The algorithm is Bayesian, “transdimensional” Markov chain Monte Carlo (MCMC). It produces not a single set of model parameters, but a large number as samples (“simulations”) from the probability distribution.

For multiple-column data sets, note that each column is weighted equally, as mean and standard deviation are automatically normalized away prior to modeling.

*Max chpoints*: The maximal number of changepoints. This can often be left at the default, 10, unless you want to allow a larger or enforce a smaller number of changepoints. After analysis, the actual average number of changepoints (across simulations) is reported.

*Simulations*: The number of MCMC iterations, default 100 000. This includes the so-called burn-in, which is the initial number of simulations before the algorithm hopefully converges and data start to be collected. The number of burn-in iterations is fixed at 20 000. The “History” curve (see below) should be inspected to see if the number of simulations should be increased. For noisy data, it may be necessary to increase the number of simulations to a million or more, giving long computation times.

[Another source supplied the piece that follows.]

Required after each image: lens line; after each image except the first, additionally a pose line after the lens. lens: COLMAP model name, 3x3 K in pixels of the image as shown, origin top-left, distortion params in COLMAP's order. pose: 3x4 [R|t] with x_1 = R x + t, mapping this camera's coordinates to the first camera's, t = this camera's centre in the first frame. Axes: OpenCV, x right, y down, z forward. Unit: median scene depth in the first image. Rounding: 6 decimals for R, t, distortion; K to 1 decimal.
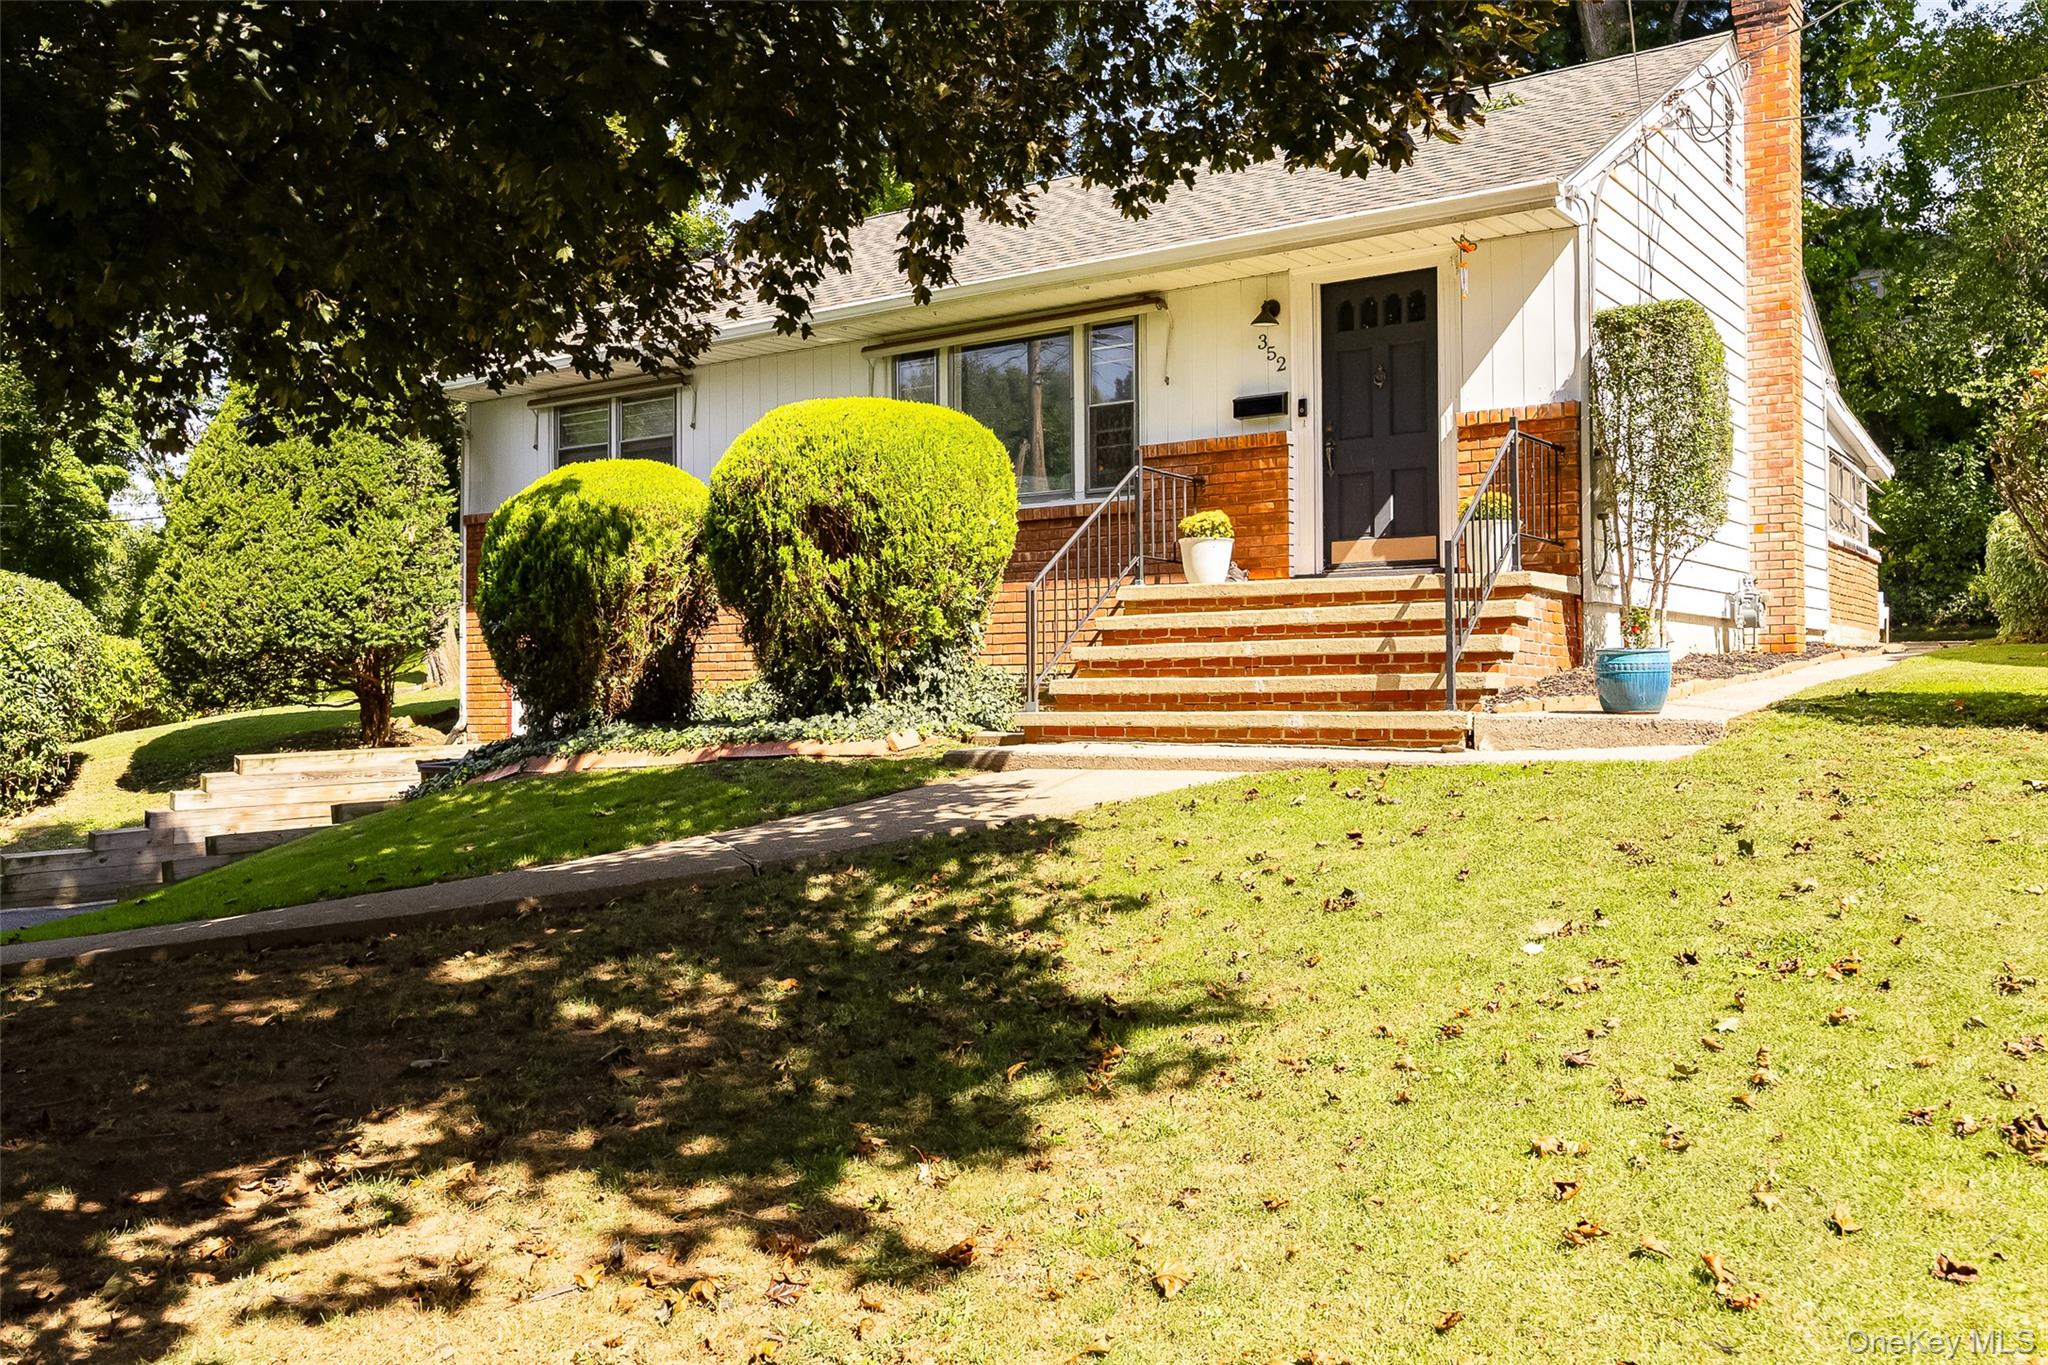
lens RADIAL K [[1679.1, 0, 1013.5], [0, 1679.1, 668.3], [0, 0, 1]] dist [-0.011441, 0.000218]
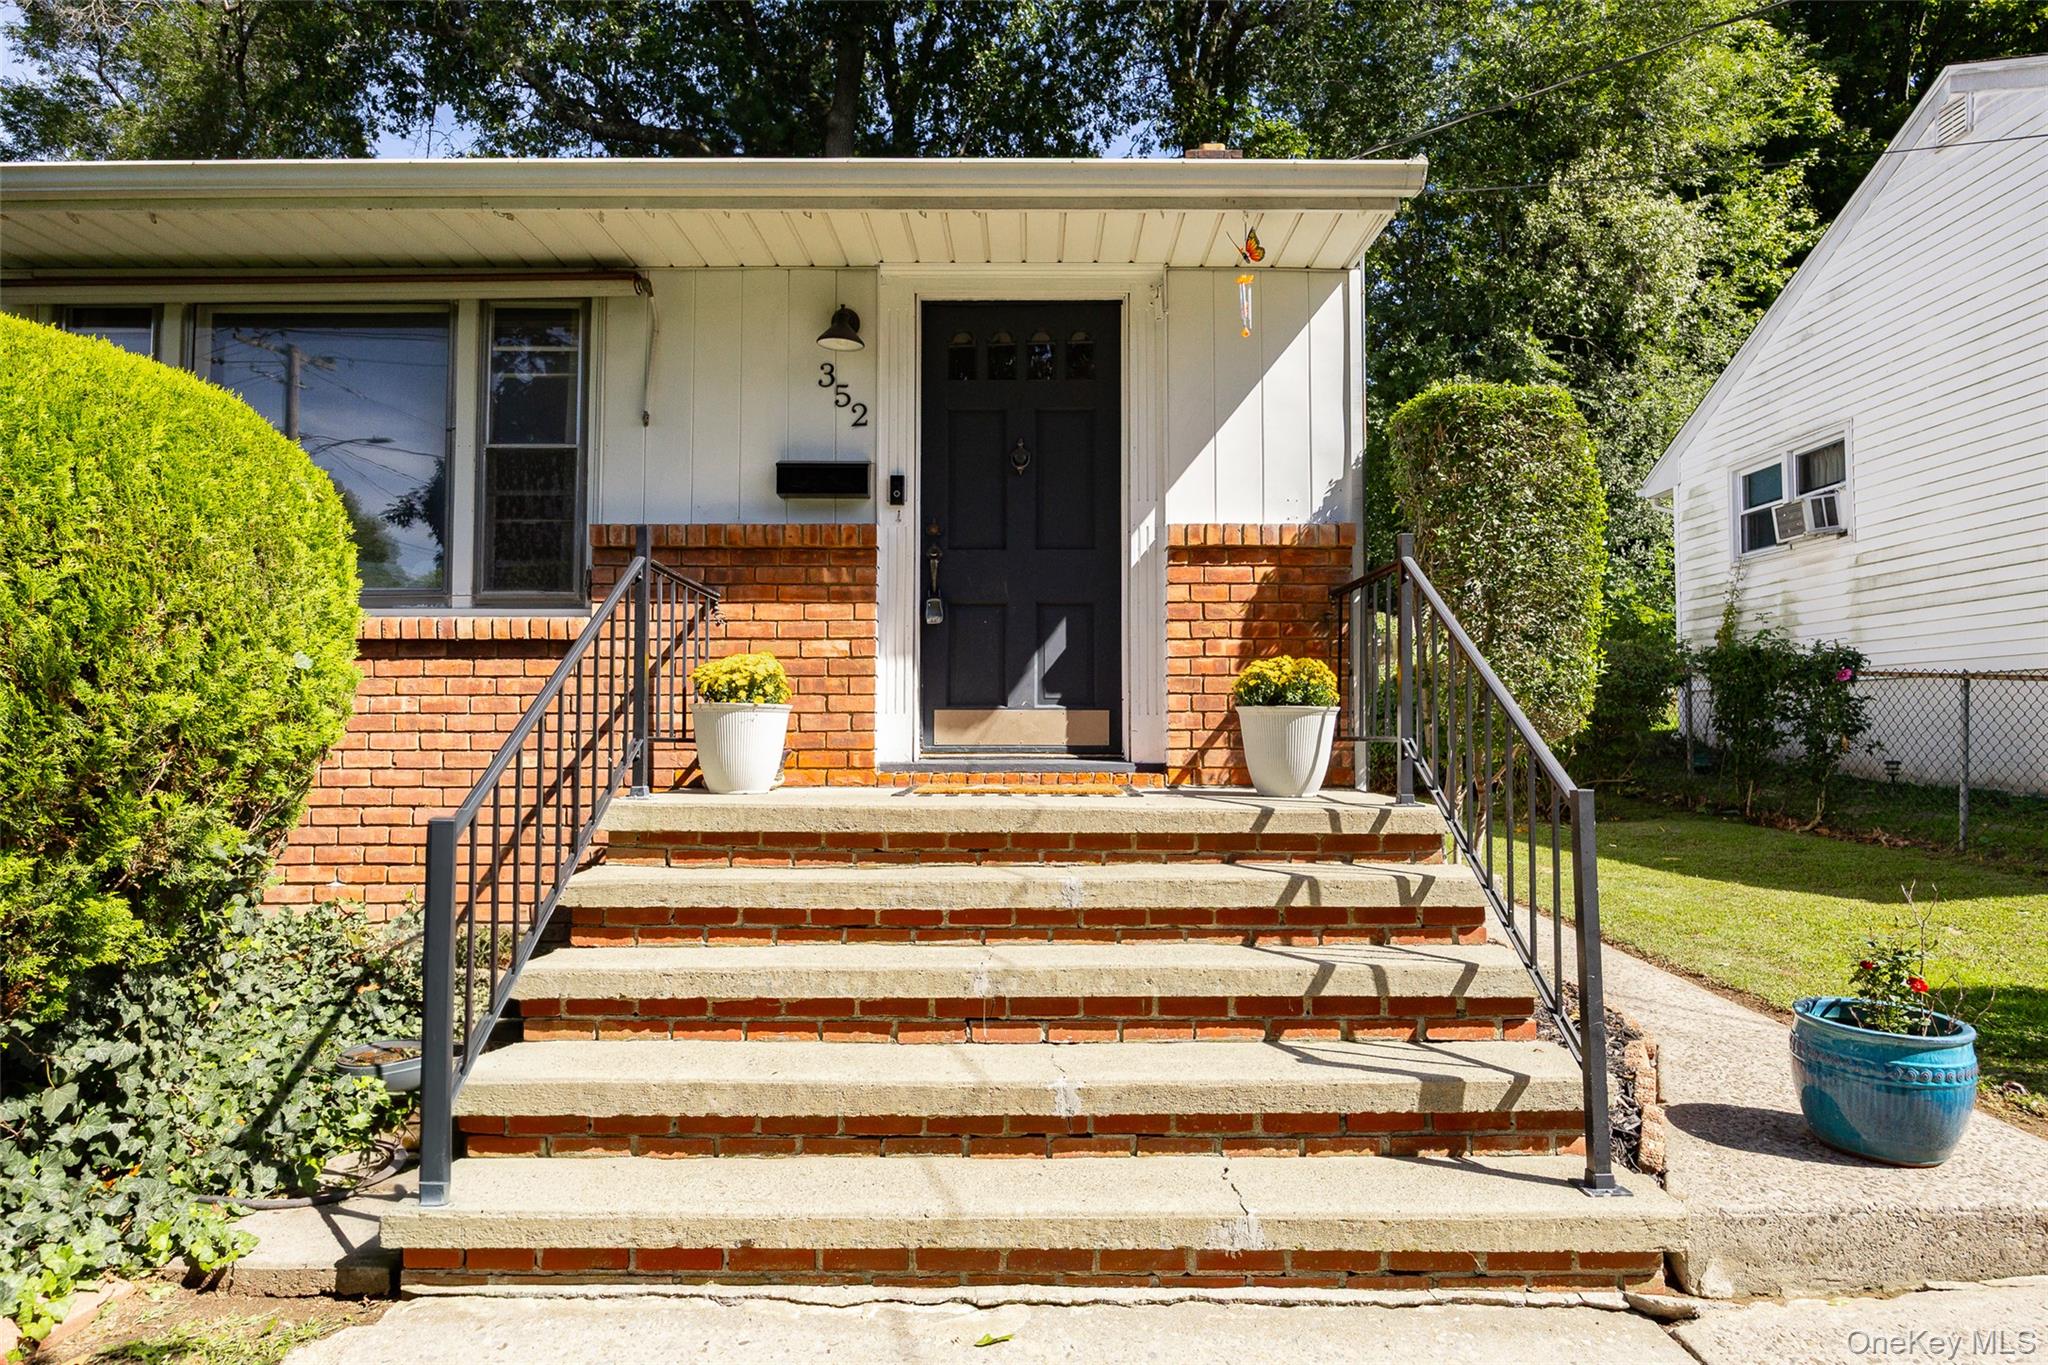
lens RADIAL K [[1071.3, 0, 994.7], [0, 1071.3, 687.6], [0, 0, 1]] dist [-0.009587, -0.001698]
pose [[0.817438, 0.030879, 0.575188, -0.022726], [-0.015630, 0.999383, -0.031439, -0.074319], [-0.575804, 0.016710, 0.817417, 0.688985]]
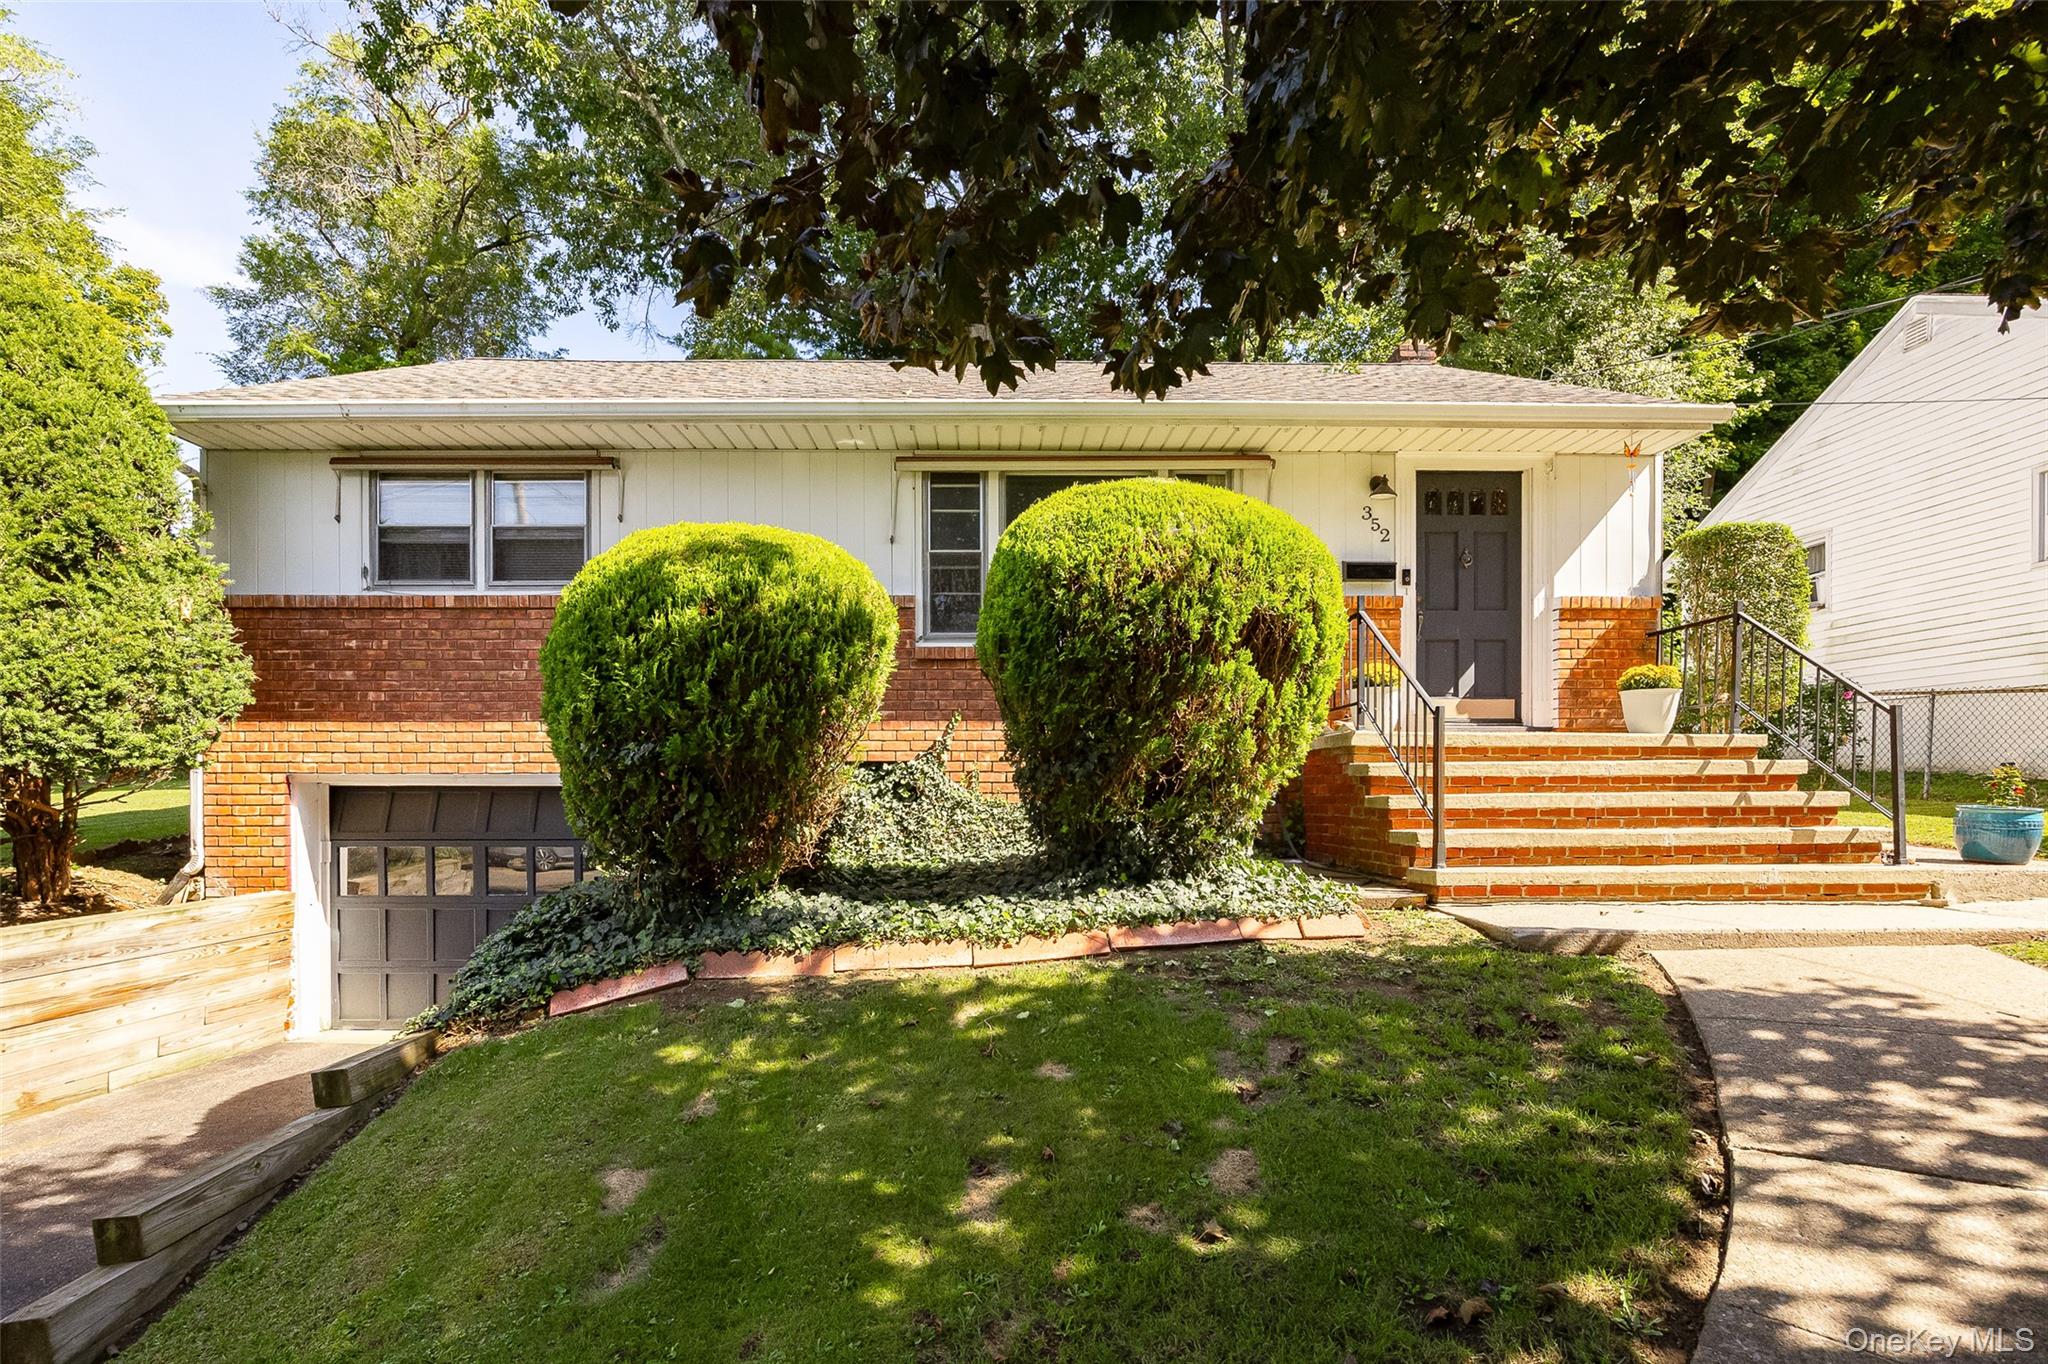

*Changepoints plot*: Shows a histogram of the positions of changepoints across all simulations.

*Model plot*: Shows the average changepoint model as a red curve superimposed on the given data points. If most simulations agree on the changepoint positions, this will be a step-like curve (i.e. constant between changepoints). Variance (i.e. uncertainty) in changepoint positions will give a more rounded appearance. For multivariate data, you can select the plotted variable in the drop-down menu.

*History*: Shows the model log likelihood as a function of iteration number. Ideally, this curve should start at some large negative value, and quickly increase to a relatively stable value, varying as unstructured noise around a mean. The end of the burn-in is shown as a vertical line. If the log likelihood does not seem to stabilize, the number of simulations may have to be increased.

*Missing values* are treated by linear interpolation before the analysis.

#### Reference

Gallagher, K., Bodin, T., Sambridge, M., Weiss, D., Kylander, M., Large, D. 2011. Inference of abrupt changes in noisy geochemical records using transdimensional changepoint models. *Earth and Planetary Science Letters* 311:182-194.